Bulls' confidence higher than ever

Joakim Noah averaged 11.2 points and 9.4 rebounds per a game in April. Rob Grabowski/US Presswire

CHICAGO -- Joakim Noah knows the truth.

The young center knows that for as much momentum as the Bulls have built up over the past year, winning a league-high 50 games and locking up the best regular season record in the NBA two years in a row, none of it will matter if his team doesn't perform well in the postseason.

"This is what it's all about," Noah said after Thursday night's win over the Cleveland Cavaliers. "This is what people remember of your year. It's not easy. It's going to be a lot of hard work. There's going to be a lot of highs and lows, but we're just going to keep fighting and hopefully that's enough to get the nice little ring at the end."

The chase for that nice little championship ring begins on Saturday afternoon when the Bulls take on the Philadelphia 76ers in Game 1 of the Eastern Conference Quarterfinals. It's a game and a series that the Bulls really look like they are ready for, especially given that they won the season series over the Sixers this season 2-1.
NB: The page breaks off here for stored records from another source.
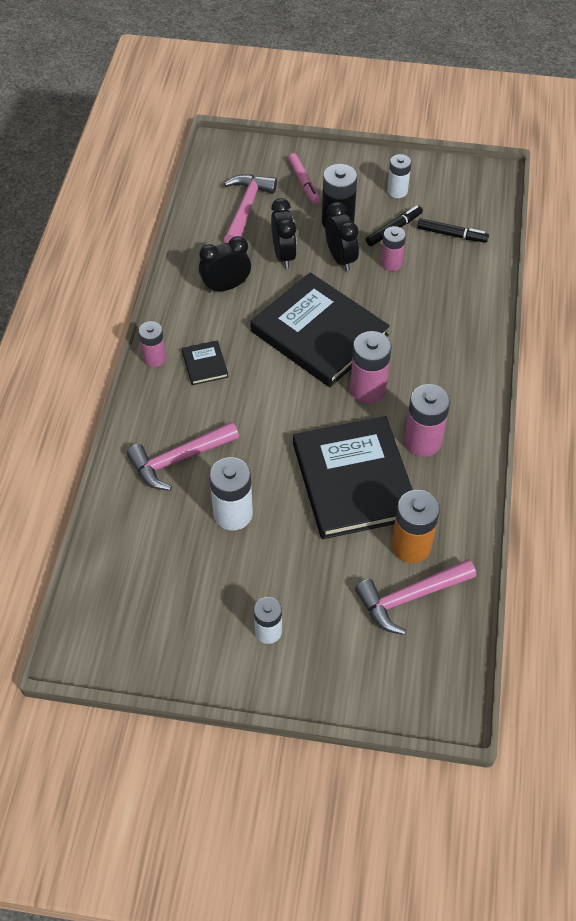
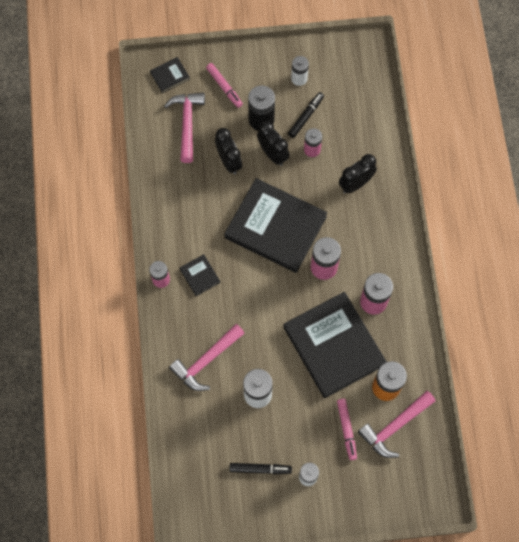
camera: 15 degrees left, 15 degrees up
black clock [199,236,251,293] -> black clock moved to [339,154,377,193]
black marker [417,218,489,243] -> black marker moved to [229,463,292,474]
none -> black book [150,57,190,93]
none -> pink marker [337,399,357,460]

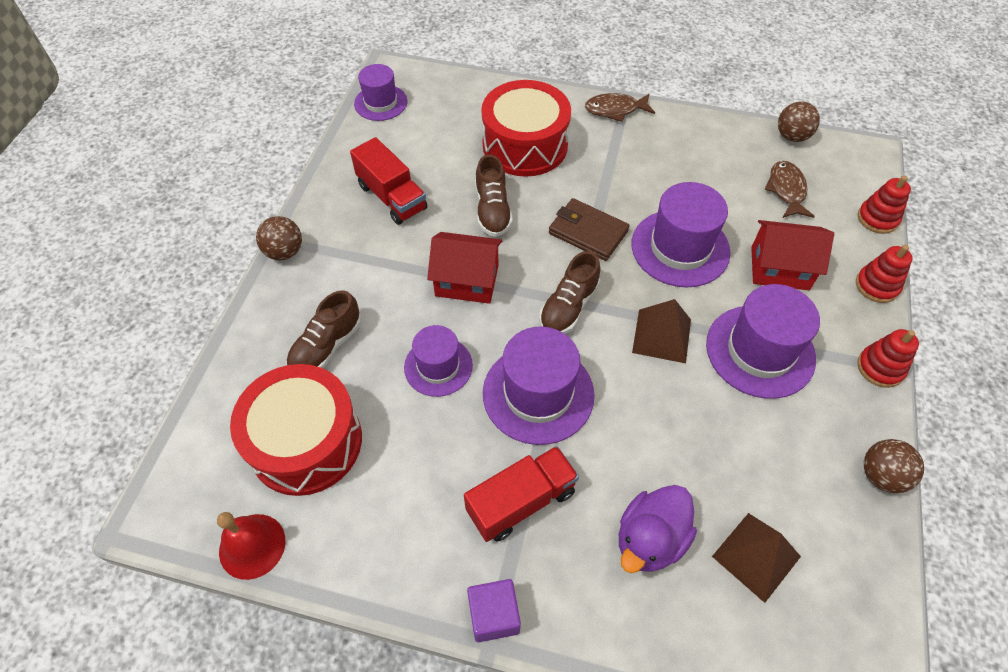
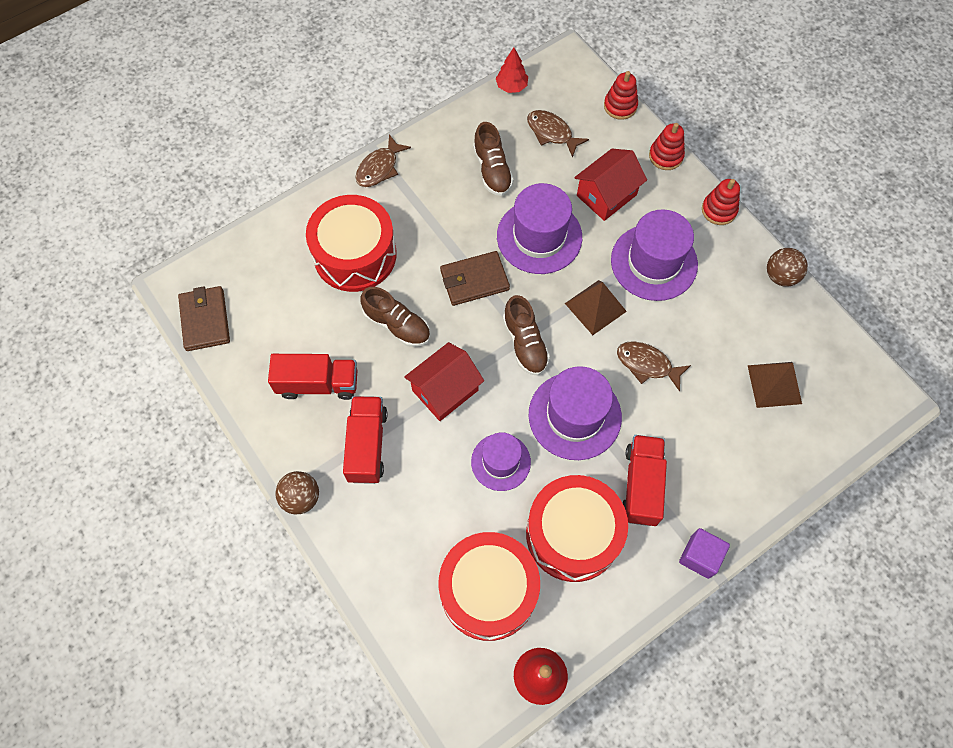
camera: 50 degrees left, 10 degrees up
brown shoe [287,290,362,368] -> brown shoe moved to [473,122,514,196]
purple hat [354,64,407,121] -> brown wallet [178,286,230,351]
purple duck [619,485,697,573] -> none
brown ball [778,101,820,142] -> red tree [496,48,528,93]
none -> red truck [343,396,388,484]
none -> red drum [526,475,628,582]
none -> brown fish [617,341,691,392]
"Very versatile team," Bulls forward Carlos Boozer said. "They've got a lot of guys that can play two, three, even four different positions out there. A lot of good one on one players. They're a team. They don't have one guy they go to that's going to take 25 shots. They have a bunch of guys that can give you 15 and we got to do a good job. They're deep, they play well together, they got good chemistry and they're a fast team because they have a lot of guys that can play the two, the three, the four, the one. They game a lot; they're a very good defensive team. They get a lot of steals. They get out in transition, they're dangerous, so it poses some challenges for us but we look forward to it."

The Bulls know that Philadelphia plays the same kind of the style that Tom Thibodeau also begs of them. They know the Sixers have a lot of athleticism and they realize they will have to play with the proverbial edge in order to win.
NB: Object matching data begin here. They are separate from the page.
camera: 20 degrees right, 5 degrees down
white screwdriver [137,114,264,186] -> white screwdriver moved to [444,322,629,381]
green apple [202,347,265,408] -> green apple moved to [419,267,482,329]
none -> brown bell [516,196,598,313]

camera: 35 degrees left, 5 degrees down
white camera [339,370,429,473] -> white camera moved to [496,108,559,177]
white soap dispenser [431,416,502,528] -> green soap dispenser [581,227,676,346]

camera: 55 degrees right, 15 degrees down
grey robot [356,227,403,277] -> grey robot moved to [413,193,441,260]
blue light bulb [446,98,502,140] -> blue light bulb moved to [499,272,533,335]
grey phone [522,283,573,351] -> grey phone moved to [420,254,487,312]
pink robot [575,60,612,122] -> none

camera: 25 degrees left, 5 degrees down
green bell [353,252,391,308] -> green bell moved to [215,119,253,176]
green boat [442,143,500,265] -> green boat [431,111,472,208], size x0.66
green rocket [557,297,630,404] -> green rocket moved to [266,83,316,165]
"A real athletic team," Bulls forward Taj Gibson said. "We've seen them a lot this year, a lot of tough games, came down to the wire. [I'm] just looking forward to seeing what Thibs for us to study. Looking forward to just watching film [Friday] and just get ready for this push."

Philadelphia guard Evan Turner told the Delaware County Times earlier in the week that he thought the Sixers were catching a break by facing the Bulls, not the Miami Heat.
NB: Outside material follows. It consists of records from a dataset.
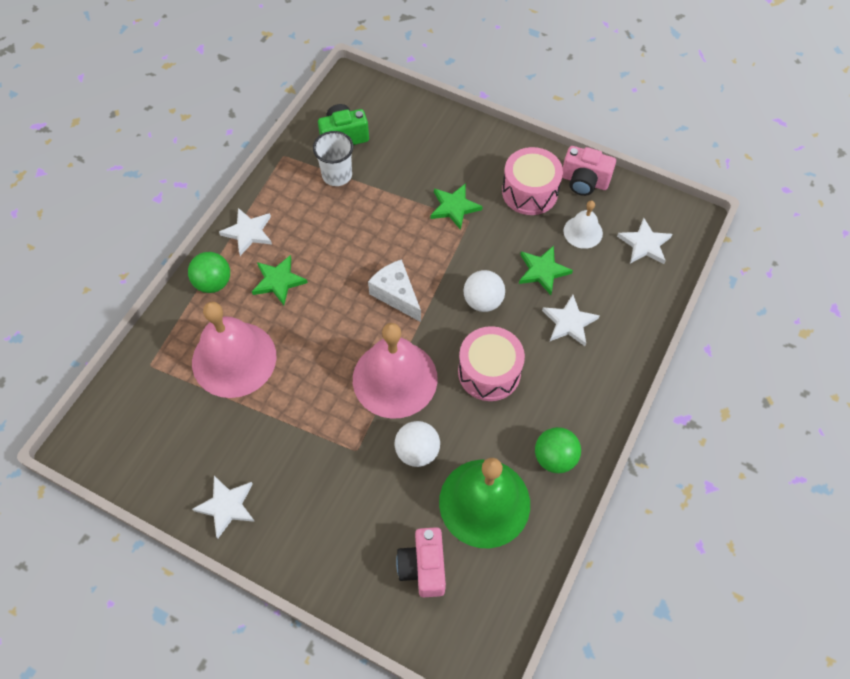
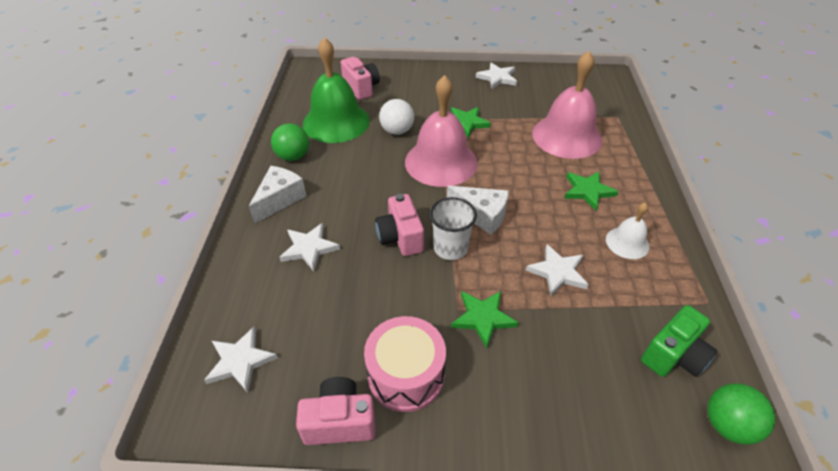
camera: 155 degrees right, 15 degrees down
green ball [188,252,230,293] -> green ball moved to [707,383,775,445]
white star [219,208,272,256] -> white star moved to [526,244,589,296]
white cup [313,131,353,186] -> white cup moved to [429,197,477,260]
pink drum [458,326,525,401] -> none
white ball [464,270,505,312] -> pink camera [375,194,424,256]
green star [519,246,573,295] -> green star moved to [451,107,491,138]
white bell [564,200,603,249] -> white bell moved to [606,202,650,259]
none -> white cheese [249,166,306,224]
"It means we're dodging the tougher team," Turner told the paper. "That's what I think."

While Turner later backtracked off those statements, his words will be remembered in the Bulls' locker room.

"I love it," Bulls guard Rip Hamilton said of his comments. "You've just got to give them what they ask for. It's going to be a challenge for us and it's going to be a challenge for them. And we just feel as though if we stick to our game plan and stick to how we want to play, good things can happen for us."

That's the approach the Bulls have heading into the weekend. They believe they have improved significantly over the past year and they think that maturation will show up in the postseason, especially after all the injury woes they dealt with during the regular season.

"We worked really hard, we've been through a lot this year," Noah said. "A lot of adversity, a lot of guys being injured, we fought hard throughout. It was a tough season, a lot of games, compressed season, but we put ourselves in the best position possible and now the fun really starts."